Saturday, June 19, 2010

So my friend Tony came in to work tonight and I kept trying to repeat this joke I had just heard because I work with a bunch of guys who do nothing but tell jokes all night. And I couldn't remember how it ended but I knew it was really stupid so now that I can remember it it's going in my blog (it's a nursery rhyme):

Mary had a little lamb,
Who lived in her back yard,
And every time she bent over,
His woolly dick got hard.

It's really stupid. I mean really, really stupid and I know it, but I have to repeat jokes when I hear them no matter how stupid they are so sue me. And guess what... if you try to repeat it I bet you'll forget the last line.


  1. My friend texted me this last night:

    "In 2010 the US is going to ship retards out of the country. My eyes watered at the thought of losing you. Take your crayons."

    Nice. So I had to reply:
    "Thankfully I'll be in Chicago watching the Kings of Leon and acting a damn fool. I'm sad I can't go with you but I hope you can take Ryan (her fiance). I heard retards get taken advantage of."

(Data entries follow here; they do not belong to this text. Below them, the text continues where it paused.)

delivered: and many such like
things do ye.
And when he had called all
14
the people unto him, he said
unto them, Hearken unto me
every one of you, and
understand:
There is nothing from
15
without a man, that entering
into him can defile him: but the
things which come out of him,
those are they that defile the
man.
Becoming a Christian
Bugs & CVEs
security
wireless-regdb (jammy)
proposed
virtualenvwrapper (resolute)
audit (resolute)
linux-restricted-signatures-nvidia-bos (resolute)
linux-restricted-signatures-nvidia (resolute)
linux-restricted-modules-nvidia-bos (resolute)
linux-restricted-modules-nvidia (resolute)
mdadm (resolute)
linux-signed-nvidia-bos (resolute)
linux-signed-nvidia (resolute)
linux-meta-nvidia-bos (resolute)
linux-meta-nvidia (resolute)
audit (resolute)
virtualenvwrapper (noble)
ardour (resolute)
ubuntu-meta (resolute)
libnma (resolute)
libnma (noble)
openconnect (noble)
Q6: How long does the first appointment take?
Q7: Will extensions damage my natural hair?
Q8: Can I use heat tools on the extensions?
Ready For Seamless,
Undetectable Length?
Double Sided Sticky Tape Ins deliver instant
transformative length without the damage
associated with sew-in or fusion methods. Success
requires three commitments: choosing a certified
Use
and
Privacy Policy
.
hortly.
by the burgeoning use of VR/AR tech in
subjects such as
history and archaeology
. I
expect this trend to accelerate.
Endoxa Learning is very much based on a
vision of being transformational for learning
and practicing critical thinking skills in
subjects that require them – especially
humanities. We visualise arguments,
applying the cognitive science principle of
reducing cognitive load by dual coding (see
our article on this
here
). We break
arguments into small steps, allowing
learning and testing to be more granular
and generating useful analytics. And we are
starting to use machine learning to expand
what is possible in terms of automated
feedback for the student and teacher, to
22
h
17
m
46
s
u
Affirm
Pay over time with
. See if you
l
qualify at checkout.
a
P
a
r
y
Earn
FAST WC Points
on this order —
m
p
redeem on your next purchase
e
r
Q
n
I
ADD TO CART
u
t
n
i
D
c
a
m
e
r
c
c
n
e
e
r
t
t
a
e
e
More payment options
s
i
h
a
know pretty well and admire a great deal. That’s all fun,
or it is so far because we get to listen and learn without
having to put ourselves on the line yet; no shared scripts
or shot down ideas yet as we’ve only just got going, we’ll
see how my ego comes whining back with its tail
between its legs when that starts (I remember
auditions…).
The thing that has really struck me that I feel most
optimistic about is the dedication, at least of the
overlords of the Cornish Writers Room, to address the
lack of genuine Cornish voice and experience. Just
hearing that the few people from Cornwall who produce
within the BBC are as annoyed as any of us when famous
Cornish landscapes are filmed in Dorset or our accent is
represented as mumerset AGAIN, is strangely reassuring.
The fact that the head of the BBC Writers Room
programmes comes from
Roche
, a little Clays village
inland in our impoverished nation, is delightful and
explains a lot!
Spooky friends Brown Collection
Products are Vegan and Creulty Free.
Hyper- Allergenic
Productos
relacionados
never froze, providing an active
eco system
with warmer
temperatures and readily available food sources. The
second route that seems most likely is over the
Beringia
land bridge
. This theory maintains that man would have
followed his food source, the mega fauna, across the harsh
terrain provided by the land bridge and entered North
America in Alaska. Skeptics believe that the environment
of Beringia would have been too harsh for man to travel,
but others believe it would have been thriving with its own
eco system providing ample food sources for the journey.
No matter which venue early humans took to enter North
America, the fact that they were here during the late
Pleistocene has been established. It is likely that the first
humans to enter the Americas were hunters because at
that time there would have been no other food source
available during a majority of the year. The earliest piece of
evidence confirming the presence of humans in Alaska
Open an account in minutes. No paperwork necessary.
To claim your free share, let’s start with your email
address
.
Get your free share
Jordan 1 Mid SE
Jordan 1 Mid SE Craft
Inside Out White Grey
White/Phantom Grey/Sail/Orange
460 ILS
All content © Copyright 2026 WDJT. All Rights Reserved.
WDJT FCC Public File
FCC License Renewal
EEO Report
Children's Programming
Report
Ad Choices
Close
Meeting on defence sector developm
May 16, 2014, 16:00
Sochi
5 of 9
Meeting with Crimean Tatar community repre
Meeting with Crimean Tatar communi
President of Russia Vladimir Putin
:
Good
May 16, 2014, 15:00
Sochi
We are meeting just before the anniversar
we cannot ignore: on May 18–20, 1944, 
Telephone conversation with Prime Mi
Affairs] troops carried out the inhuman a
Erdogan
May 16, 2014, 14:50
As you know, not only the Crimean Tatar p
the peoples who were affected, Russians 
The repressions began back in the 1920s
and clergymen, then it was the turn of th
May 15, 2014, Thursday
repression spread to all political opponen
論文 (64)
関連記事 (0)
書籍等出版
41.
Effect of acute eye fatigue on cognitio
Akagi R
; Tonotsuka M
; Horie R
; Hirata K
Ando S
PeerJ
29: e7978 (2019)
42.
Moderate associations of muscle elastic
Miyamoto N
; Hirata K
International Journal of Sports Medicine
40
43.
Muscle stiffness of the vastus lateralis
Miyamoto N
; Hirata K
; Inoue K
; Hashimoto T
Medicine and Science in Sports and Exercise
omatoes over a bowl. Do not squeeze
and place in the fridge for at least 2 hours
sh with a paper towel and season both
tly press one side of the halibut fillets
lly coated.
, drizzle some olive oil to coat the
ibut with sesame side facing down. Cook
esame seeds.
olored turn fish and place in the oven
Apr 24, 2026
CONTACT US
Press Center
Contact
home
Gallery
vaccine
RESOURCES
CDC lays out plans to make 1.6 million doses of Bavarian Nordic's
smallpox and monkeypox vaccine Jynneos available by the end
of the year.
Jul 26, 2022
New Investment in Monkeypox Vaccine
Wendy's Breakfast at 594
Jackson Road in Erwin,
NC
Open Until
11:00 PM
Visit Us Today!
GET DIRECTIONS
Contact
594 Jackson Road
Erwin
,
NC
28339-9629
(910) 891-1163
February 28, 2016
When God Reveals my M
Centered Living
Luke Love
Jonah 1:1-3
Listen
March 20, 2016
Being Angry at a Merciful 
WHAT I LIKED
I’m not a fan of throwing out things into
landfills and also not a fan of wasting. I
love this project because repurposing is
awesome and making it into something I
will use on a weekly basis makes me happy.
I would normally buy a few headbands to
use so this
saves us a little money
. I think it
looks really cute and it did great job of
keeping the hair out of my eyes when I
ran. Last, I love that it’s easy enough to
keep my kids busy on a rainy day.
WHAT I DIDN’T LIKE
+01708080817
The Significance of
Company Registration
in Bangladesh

    She then told me I was a bitch. I consider that a WIN. I will have to tell my hubs about this joke. He tells me filthy jokes and never understands why I'm not laughing hysterically. I firmly believe that 90% of jokes require a penis to get. Coincidentally- I do love me some stand up comedy anyways. I don't know how my mind works.

  2. Also- you need to Google "Alexander Skarsgard" to see Vampire Eric's picture. We saw his ass in the last episode and I'm sorry- but I need to see the front.

    You also need to make it a point to watch True Blood on Sundays. Free porn WITH a really good story line. I don't know that it gets better than that.

  3. Yes, a very stupid nursery rhyme. You say you went to colloege. HHHMMMM

  4. Dear bestie,
    Where are you? Have you died? I miss your posts.